The content source of this page is from Internet, which doesn't represent Alibaba Cloud's opinion; products and services mentioned on that page don't have any relationship with Alibaba Cloud. If the content of the page makes you feel confusing, please write us an email, we will handle the problem within 5 days after receiving your email.

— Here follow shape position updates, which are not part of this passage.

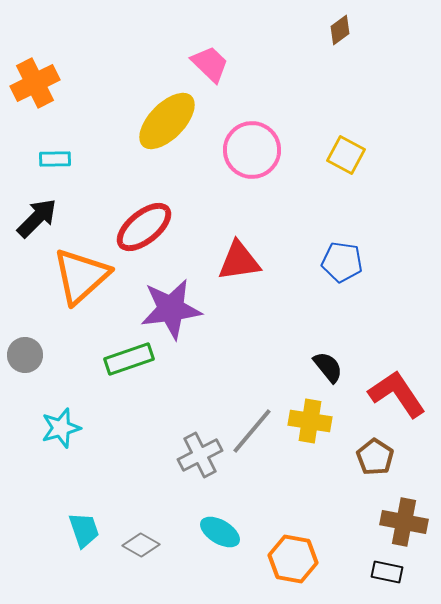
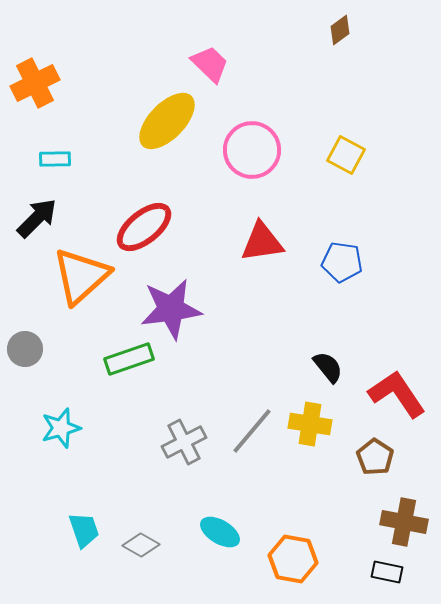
red triangle: moved 23 px right, 19 px up
gray circle: moved 6 px up
yellow cross: moved 3 px down
gray cross: moved 16 px left, 13 px up
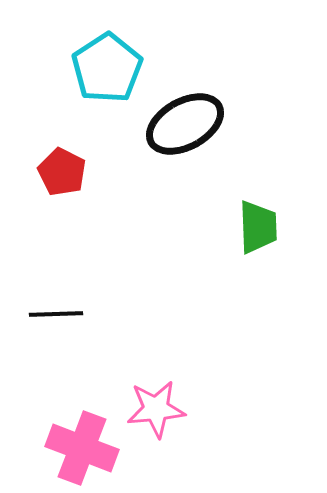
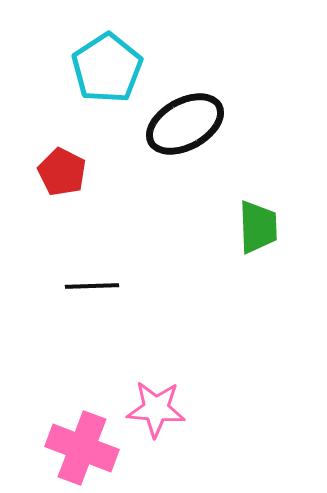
black line: moved 36 px right, 28 px up
pink star: rotated 10 degrees clockwise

If you find any instances of plagiarism from the community, please send an email to: info-contact@alibabacloud.com and provide relevant evidence. A staff member will contact you within 5 working days.

A Free Trial That Lets You Build Big!

Start building with 50+ products and up to 12 months usage for Elastic Compute Service

  • Sales Support

    1 on 1 presale consultation

  • After-Sales Support

    24/7 Technical Support 6 Free Tickets per Quarter Faster Response

  • Alibaba Cloud offers highly flexible support services tailored to meet your exact needs.